On May 18, a malicious version of the Nx Console VS Code extension was live on the Microsoft marketplace for somewhere between 11 and 18 minutes.
By May 19, GitHub had announced unauthorised access to internal repositories. By May 20, GitHub’s CISO had named that particular extension as the entry point. The attacker claims ~3,800 internal repos; GitHub calls that “directionally consistent” with its investigation, which is still open.
What makes this incident unusually teachable isn’t its impressive reach, but rather that you can see every layer that failed, and each one is owned by a different party. It is a classic swiss cheese problem, and I believe we will see more and more of these.
The chain and its repercussions
The story starts before the nx extension. The same threat group that compromised the extension, TeamPCP, had earlier compromised the TanStack project. In that attack, they scraped an nx contributor’s GitHub token. Same campaign also hit OpenAI, Mistral, and Grafana. So the weapon that breached GitHub was actually forged two supply-chain hops upstream, in an attack on a project unrelated to either nx or GitHub.
With that token, the attacker posed as a legitimate Nx maintainer, pushed
an orphan commit to nrwl/nx, and published version 18.95.0 to the VS
Code Marketplace at 12:30 UTC. nx’s CEO has since confirmed publicly that
the upload happened without manual approval from other admins.
Their newly introduced fix in the wake of this attack is to require two admins to approve any release.
The malicious build then propagated to every machine running auto-update, with no gate and no cooldown between publish and distribution. The extension ran on the GitHub employee’s machine, scraped its resident credentials, and whatever those credentials reached was exfiltrated.
What’s confirmed and what is mine
The chain above is sourced from GitHub’s blog and CISA’s alert, the nrwl GHSA advisory, Narwhal’s post-incident report, and the Sophos / OX / Rescana write-ups.
Two things in the diagram are not stated by any of them, and I want to flag them.
One: I’ve drawn “creds on a single employee machine reached internal repos” as a failure of access design.
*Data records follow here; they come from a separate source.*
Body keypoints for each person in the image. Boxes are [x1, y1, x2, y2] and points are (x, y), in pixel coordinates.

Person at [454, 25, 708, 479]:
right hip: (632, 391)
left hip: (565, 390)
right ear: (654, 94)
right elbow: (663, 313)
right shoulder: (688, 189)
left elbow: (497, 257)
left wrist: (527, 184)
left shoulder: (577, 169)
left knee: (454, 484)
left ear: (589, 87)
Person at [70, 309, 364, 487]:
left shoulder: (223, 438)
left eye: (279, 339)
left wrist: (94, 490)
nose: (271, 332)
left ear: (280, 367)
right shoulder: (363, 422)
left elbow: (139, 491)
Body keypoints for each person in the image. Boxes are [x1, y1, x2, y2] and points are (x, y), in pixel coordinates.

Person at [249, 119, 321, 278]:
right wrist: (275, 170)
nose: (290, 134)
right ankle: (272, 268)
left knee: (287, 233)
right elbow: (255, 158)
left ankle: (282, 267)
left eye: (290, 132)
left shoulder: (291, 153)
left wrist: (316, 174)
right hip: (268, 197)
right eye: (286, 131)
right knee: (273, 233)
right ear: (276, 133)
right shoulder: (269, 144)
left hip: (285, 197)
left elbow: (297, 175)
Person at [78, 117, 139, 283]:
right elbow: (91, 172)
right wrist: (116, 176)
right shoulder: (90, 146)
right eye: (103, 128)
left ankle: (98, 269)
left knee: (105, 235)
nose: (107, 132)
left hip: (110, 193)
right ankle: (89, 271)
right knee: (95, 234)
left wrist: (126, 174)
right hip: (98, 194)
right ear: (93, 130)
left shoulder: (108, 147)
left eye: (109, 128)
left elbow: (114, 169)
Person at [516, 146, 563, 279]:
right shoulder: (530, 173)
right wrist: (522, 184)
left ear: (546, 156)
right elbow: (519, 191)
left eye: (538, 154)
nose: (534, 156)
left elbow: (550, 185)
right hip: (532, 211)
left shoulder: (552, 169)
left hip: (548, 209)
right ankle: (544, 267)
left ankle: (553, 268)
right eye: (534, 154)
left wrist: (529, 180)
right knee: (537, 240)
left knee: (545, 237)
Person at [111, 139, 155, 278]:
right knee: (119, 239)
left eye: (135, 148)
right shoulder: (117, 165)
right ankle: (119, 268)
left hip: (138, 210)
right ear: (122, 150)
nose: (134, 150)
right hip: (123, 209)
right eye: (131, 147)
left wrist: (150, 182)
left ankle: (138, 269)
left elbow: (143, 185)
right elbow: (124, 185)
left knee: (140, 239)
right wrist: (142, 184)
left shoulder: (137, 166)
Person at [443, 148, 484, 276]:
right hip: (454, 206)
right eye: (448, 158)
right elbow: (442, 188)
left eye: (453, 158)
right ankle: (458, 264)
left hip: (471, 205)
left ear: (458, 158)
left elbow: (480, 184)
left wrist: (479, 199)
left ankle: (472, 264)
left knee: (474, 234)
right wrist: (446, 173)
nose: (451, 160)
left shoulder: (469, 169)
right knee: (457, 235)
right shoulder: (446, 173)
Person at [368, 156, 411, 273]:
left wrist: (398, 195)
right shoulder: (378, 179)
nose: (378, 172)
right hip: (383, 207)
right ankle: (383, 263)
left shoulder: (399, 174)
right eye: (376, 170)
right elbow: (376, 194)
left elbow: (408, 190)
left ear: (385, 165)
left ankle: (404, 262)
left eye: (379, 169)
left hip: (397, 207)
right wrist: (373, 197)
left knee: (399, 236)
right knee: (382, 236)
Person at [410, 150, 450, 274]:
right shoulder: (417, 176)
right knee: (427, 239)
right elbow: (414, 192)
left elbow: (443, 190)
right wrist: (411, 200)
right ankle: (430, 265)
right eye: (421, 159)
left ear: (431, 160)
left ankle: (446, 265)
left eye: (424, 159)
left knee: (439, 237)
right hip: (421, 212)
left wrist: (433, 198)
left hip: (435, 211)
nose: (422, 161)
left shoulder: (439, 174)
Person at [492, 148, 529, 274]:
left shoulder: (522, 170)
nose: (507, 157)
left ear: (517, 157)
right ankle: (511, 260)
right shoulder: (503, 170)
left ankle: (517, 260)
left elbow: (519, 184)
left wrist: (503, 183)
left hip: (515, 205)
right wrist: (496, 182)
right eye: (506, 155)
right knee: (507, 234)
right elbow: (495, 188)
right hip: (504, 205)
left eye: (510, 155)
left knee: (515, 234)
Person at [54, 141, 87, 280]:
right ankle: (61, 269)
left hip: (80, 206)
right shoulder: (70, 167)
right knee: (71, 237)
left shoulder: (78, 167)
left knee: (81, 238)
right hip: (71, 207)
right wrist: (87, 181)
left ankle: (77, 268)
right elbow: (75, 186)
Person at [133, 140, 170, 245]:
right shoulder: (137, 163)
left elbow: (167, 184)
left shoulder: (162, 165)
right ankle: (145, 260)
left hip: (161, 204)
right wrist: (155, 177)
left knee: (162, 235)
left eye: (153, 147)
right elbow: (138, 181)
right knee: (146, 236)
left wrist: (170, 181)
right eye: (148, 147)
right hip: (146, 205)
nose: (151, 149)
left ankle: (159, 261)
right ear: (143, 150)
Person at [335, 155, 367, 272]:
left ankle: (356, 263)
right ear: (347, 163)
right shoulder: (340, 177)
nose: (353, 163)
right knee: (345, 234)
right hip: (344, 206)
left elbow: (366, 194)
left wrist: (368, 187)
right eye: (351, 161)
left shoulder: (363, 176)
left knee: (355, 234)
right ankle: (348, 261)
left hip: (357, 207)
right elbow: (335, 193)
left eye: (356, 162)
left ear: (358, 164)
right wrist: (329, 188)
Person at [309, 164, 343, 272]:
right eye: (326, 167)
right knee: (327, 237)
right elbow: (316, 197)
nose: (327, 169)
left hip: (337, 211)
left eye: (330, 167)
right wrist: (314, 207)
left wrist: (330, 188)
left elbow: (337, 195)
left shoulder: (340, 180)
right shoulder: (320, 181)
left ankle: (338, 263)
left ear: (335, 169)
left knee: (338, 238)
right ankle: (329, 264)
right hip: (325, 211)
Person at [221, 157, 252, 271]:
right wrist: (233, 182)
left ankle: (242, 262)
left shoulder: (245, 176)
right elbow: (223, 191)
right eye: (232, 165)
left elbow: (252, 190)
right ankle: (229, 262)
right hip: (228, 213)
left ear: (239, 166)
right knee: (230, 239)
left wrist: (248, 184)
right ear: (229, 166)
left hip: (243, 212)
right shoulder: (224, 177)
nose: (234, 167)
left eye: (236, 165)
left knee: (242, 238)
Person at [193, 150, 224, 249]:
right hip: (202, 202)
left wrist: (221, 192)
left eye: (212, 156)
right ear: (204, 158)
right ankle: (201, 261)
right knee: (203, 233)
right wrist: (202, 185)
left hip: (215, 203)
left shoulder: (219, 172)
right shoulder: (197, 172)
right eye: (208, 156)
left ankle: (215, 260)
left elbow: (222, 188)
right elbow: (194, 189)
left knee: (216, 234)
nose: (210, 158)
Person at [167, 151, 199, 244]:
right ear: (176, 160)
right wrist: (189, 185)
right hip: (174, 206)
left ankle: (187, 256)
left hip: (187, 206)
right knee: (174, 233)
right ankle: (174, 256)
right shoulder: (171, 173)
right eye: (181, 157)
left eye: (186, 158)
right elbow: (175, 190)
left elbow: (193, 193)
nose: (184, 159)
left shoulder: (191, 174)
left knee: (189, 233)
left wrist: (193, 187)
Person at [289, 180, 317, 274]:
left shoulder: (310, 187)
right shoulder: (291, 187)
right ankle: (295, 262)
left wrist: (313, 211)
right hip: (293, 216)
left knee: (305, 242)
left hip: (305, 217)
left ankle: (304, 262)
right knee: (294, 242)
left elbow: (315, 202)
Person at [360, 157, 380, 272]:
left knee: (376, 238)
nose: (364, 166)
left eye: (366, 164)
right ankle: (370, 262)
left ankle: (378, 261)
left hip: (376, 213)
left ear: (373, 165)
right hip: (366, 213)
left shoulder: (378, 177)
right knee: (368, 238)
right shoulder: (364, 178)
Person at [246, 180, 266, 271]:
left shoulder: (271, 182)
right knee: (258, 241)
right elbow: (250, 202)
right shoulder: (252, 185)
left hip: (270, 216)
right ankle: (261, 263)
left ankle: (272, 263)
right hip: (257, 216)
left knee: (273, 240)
It’s possible that the credentials had legitimately broad reach because of the employee’s role, but I wonder whether the token’s scope was too broad. The true question is: how much should a single workstation be able to reach?
Two: the 3,800 figure is the attacker’s claim, but GitHub calls directionally consistent.
The Swiss cheese is the point
James Reason’s model says that complex systems don’t fail from just a single hole, but rather, when independent layers have holes that transiently line up.
Most cybersecurity disclosures expose one layer.
This incident is a good learning lesson rare because all of the layers are visible at once, and each is owned by a different party who could close it independently of all the others:
- The contributor’s token was scrapeable and long-lived;
- nx’s publishing process accepted single-credential releases;
- The Marketplace accepted the push and propagated it instantly;
- The user’s machine ran auto-update with a credential surface that mattered;
- The organisation’s access design allowed one workstation to reach a lot.
If we were to knock out any single layer, the chain would have broken:
- nx removing single-credential publish breaks it.
- Marketplace requiring signed provenance breaks it.
- A cooldown window in the Marketplace publishing process breaks it.
- Short-lived scoped credentials on the machine break it.
- Reducing standing blast radius breaks it.
So there is no “the” fix.
Who actually owns the fix
The first reaction to incidents like this is “just turn off auto-update” (also known as not using @latest in packages).
But this pushes the problem onto the party with the least leverage.
The controls that would have prevented the malicious artifact from ever being trusted live with the publisher (multi-party release approval, which nx did, post-incident) and with the platform (signed builds, provenance attestation, scoped/short-lived publish tokens, OIDC publishing instead of long-lived tokens). These are the brakes.
The control the individual developer owns is narrower: reduce what’s on the machine to lose. Scope credentials, expire them, make them useless off-box, don’t hold standing production access. That’s the seatbelt.
Both matter, and I’ve written about it: security is something that we do in depth, and there is no single measure that will allow our systems to be safer. But framing the seatbelt as the fix is how we end up with years of “developers should be more careful” while the same incident repeats with different logos.
And the link back
I wrote that a broken sandbox is worse than no sandbox, and a trust boundary you don’t control can’t be your only one.
This is the same argument with a different cast: a publishing pipeline you don’t control, on a marketplace you don’t control, on a machine that auto-executes both. The dev workstation should always be inherently low-trust; its job is to run untrusted things.
The question cannot be just about defending the workstation harder. We own the responsibility at all levels of the stack. Let’s request it.